Among state regulators, support for the provision was also mixed.
Allison O'Toole, CEO of MNsure, Minnesota's ACA exchange, wrote that the exchange has concerns that the new rule would limit a state's new benchmark to the standards of a previous plan. That could exclude coverage for innovations in medicine and technology.
She wrote that while the exchange supports greater flexibility in the selection process to change benchmark plans in response to medical advances, it should not come at "the expense of the vital consumer protections afforded under the current essential health benefits structure."
California Insurance Commissioner Dave Jones favored the idea of allowing states more flexibility but argued against a federal definition of essential health benefits that would create a low baseline for benefits in every state.
In the preamble of the rule, the agency suggested creating a default federal benchmark plan corresponding to the federal definition of essential health benefits. That would impose a "one size fits all" approach to the required benefits if a state defaults to the federal definition, Jones argued.
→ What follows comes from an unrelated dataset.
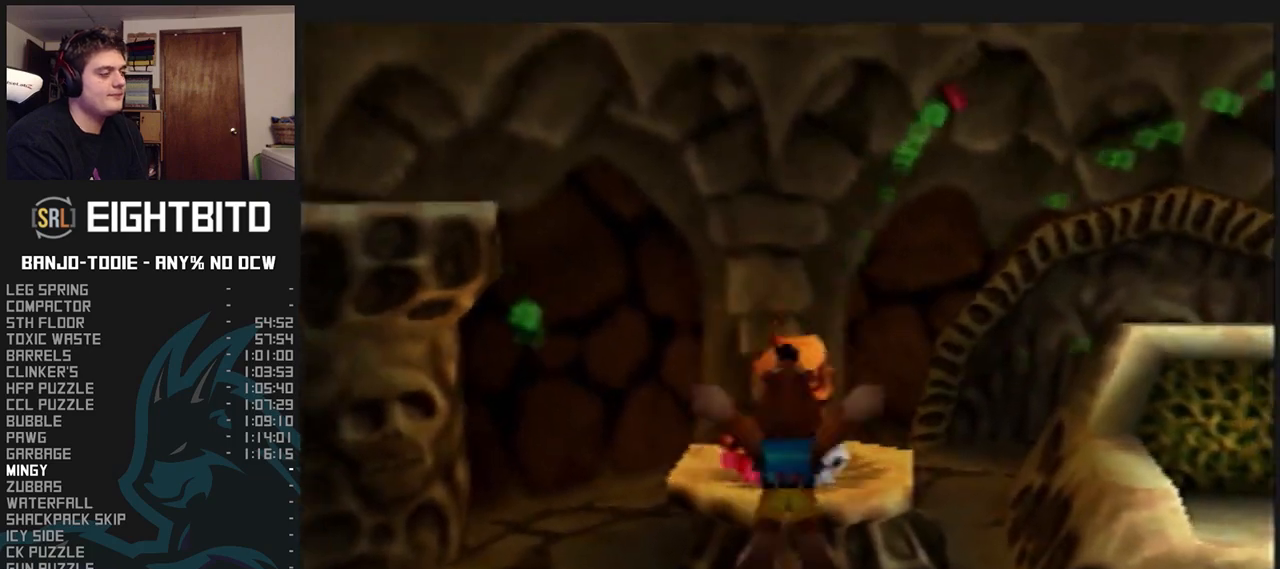
{"buttons": ["L1"], "left_stick": "right", "events": []}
There is currently no federal benchmark health plan uniform across the U.S.
Jones wrote that a federal default definition of benefits that does not include a state’s pre-existing insurance benefit mandates would be "extremely disruptive" to individual and small-group market insurance consumers who rely on a baseline level of coverage afforded by state law.
"If you go down this path," Jones wrote, "you invite lawsuits from states whose markets you will be disrupting."